_The problem_. From the entries below, work out how many lines contain the string "LIST"; answer with the number alone.

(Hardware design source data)
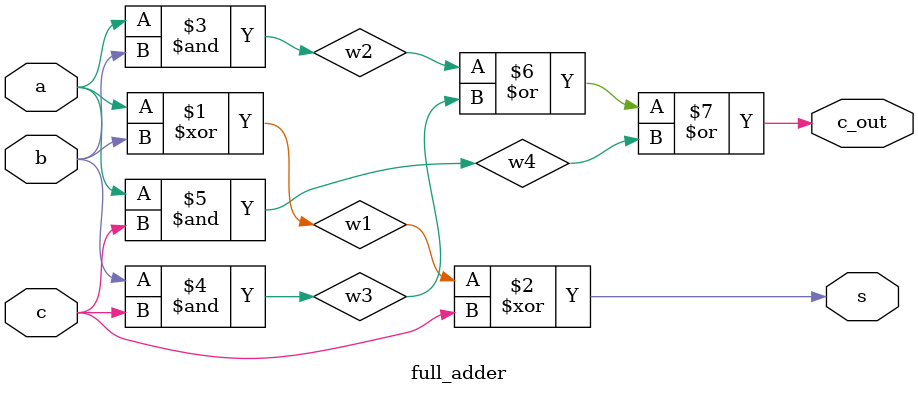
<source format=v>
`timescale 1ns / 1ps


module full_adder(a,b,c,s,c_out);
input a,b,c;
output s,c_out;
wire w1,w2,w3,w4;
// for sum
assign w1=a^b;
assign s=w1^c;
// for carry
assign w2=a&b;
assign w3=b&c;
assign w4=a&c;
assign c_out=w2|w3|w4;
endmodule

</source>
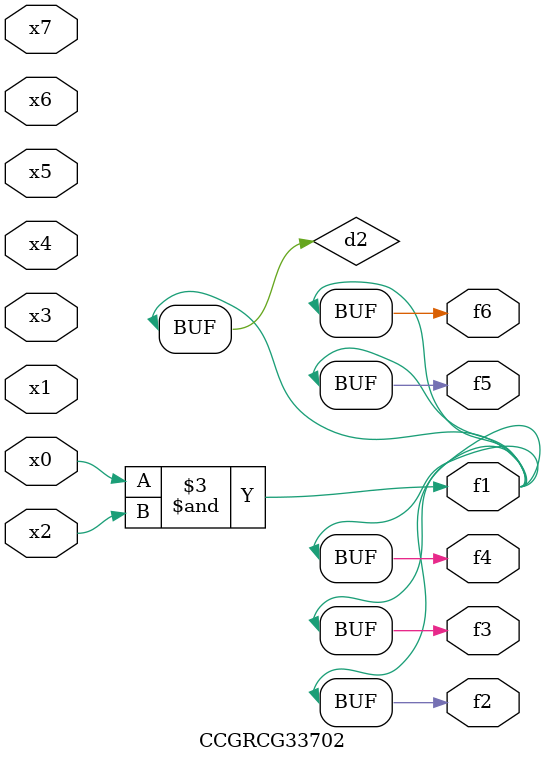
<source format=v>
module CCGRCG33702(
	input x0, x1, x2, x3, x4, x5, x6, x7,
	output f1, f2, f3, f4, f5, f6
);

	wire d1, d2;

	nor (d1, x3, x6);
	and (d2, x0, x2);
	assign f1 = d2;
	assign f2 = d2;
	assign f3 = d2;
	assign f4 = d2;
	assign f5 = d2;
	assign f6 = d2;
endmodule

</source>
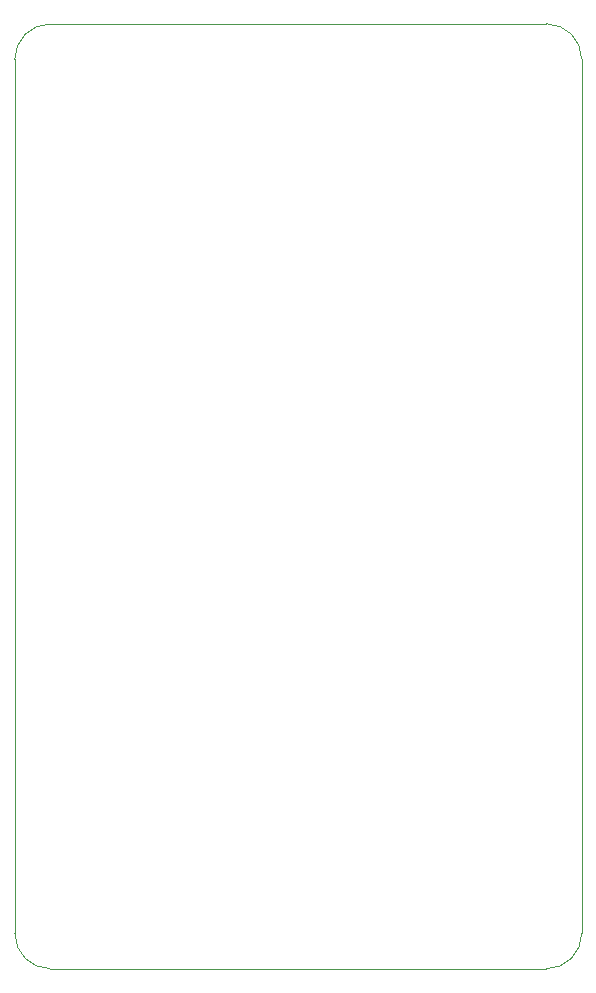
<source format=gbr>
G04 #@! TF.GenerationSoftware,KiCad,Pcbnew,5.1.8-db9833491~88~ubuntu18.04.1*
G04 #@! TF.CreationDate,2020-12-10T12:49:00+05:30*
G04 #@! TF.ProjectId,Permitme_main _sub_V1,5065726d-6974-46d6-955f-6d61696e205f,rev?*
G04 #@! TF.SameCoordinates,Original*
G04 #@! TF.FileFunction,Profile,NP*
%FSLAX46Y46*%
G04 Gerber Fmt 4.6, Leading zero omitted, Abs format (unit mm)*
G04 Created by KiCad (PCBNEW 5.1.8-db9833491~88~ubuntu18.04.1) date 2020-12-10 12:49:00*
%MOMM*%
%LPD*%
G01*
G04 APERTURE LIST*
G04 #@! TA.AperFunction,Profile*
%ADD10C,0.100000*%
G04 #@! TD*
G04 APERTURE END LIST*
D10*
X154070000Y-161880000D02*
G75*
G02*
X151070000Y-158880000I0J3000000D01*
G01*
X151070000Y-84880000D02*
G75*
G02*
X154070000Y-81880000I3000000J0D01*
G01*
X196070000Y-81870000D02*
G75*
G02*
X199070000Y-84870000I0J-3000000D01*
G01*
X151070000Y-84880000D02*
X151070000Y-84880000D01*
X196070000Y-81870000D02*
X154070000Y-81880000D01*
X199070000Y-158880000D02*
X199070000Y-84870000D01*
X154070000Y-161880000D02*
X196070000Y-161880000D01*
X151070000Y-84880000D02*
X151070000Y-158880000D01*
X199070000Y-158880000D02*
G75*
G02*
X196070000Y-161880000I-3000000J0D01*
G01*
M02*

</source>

_Result of the task_. 2